Output every entry below word for word, leaving out the pictures.
--- INPUT MATERIAL Enclosed Below ---
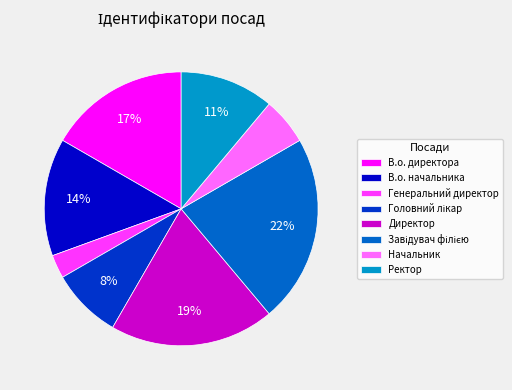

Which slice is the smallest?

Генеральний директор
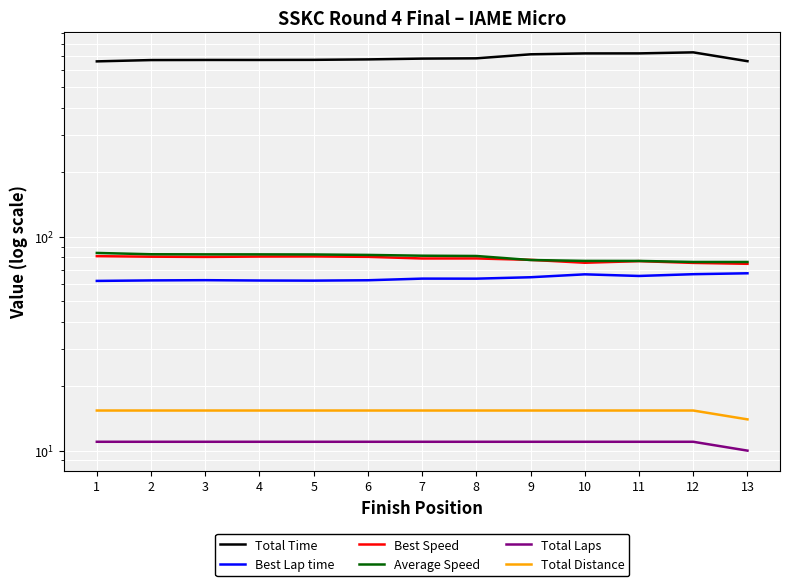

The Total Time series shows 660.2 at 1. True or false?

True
--- End of Enclosed INPUT MATERIAL ---
### OUTPUT OF THE EXERCISE
Which slice is the smallest?

Генеральний директор

The Total Time series shows 660.2 at 1. True or false?

True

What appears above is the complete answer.